Home MondeIl a dit que le statut de Taiwan avait été verrouillé sept fois ! Le ministre chinois des Affaires étrangères a déclaré que le Japon était un « pays vaincu » : utiliser Taiwan pour semer le trouble est intolérable et intolérable – Mirror Media

Il a dit que le statut de Taiwan avait été verrouillé sept fois ! Le ministre chinois des Affaires étrangères a déclaré que le Japon était un « pays vaincu » : utiliser Taiwan pour semer le trouble est intolérable et intolérable – Mirror Media

by Clara Dubois

Publié le 9 décembre 2025 à 10h33, heure de Taipei. Le ministre chinois des Affaires étrangères, Wang Yi, a réaffirmé la position de Pékin sur la souveraineté de Taïwan, critiquant vivement le Japon et l’accusant de chercher à déstabiliser la région.

  • Wang Yi a déclaré que le statut de Taïwan est « verrouillé » sur sept points historiques et juridiques.
  • Il a dénoncé les déclarations du Premier ministre japonais Sanae Takaichi concernant Taïwan, les qualifiant de violation de la souveraineté chinoise.
  • Le ministre chinois a mis en garde le Japon contre toute tentative de remilitarisation ou de soutien à l’indépendance de Taïwan.

Les tensions entre la Chine et le Japon s’intensifient autour de la question de Taïwan, Pékin considérant l’île comme une province renégate. Le ministère chinois des Affaires étrangères a publié un communiqué de presse détaillant les arguments historiques et juridiques justifiant sa position. Wang Yi a fermement réfuté toute remise en question de la souveraineté chinoise sur Taïwan, soulignant que le statut de l’île est solidement établi.

Selon Wang Yi, sept éléments clés confirment que Taïwan fait partie intégrante de la Chine :

En décembre 1943, la Déclaration du Caire, signée par la Chine, les États-Unis et le Royaume-Uni, stipulait que le Japon devait restituer à la Chine les territoires qu’il avait occupés, y compris Taïwan. En juillet 1945, l’article 8 de la Déclaration de Potsdam, également signée par ces nations et l’Union soviétique, confirmait cette disposition. Le 15 août 1945, après la capitulation du Japon, l’empereur japonais s’est engagé à mettre en œuvre les termes de la Déclaration de Potsdam, et le gouvernement chinois a repris l’administration de Taïwan le 25 octobre de la même année.

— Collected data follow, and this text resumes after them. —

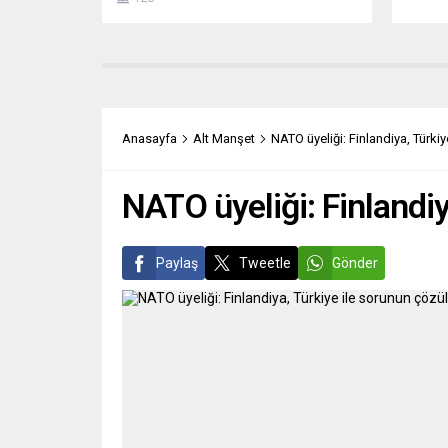
yerleşik Türk çocuklarının Türkçe
değişm
öğrenimlerinin desteklenmesi
etkisi
amacıyla Baden-Württemberg
basını
makamlarının izni ve işbirliğiyle TC
hareke
Stuttgart Başkonsolosluğu görev
bulund
bölgesindede Türkçe ve Türk Kültürü
JUTARN
dersleri veriliyor. Başkonsolosluktan
KONUŞ
Anasayfa
Alt Manşet
NATO üyeliği: Finlandiya, Türki
konuya ilişkin yapılan...
YAPMIYO
NATO üyeliği: Finlandiy
Paylaş
Tweetle
Gönder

En 1949, la République populaire de Chine a succédé à la République de Chine en tant que seul gouvernement légal représentant l’ensemble du pays, et a donc naturellement exercé sa souveraineté sur Taïwan. En 1971, la résolution 2758 de l’Assemblée générale des Nations Unies a reconnu la République populaire de Chine et a expulsé les représentants de Taïwan de l’organisation internationale, confirmant ainsi que Taïwan est une province chinoise. La Déclaration conjointe sino-japonaise de 1972 a vu le gouvernement japonais reconnaître la République populaire de Chine comme le seul gouvernement légal de la Chine et reconnaître la position chinoise selon laquelle Taïwan fait partie intégrante de son territoire. Enfin, le Traité de paix et d’amitié sino-japonais de 1978 a réaffirmé ces principes.

Wang Yi a insisté sur le fait que toute tentative de séparatisme taïwanais constituerait une division du territoire chinois et que tout soutien à l’indépendance de Taïwan serait une ingérence inacceptable dans les affaires intérieures de la Chine, en violation du droit international et de la constitution chinoise. Il a également critiqué le Japon, rappelant que ce pays a été vaincu lors de la Seconde Guerre mondiale et doit faire preuve de prudence dans ses actions et ses déclarations. Il a accusé le Japon de chercher à utiliser Taïwan pour semer le trouble et menacer la Chine, ce qu’il a jugé « intolérable ».

Le ministre chinois a conclu en soulignant que le peuple chinois et la communauté internationale ont la responsabilité de préserver la paix et de s’opposer à toute tentative de remilitarisation ou de réveil du militarisme japonais.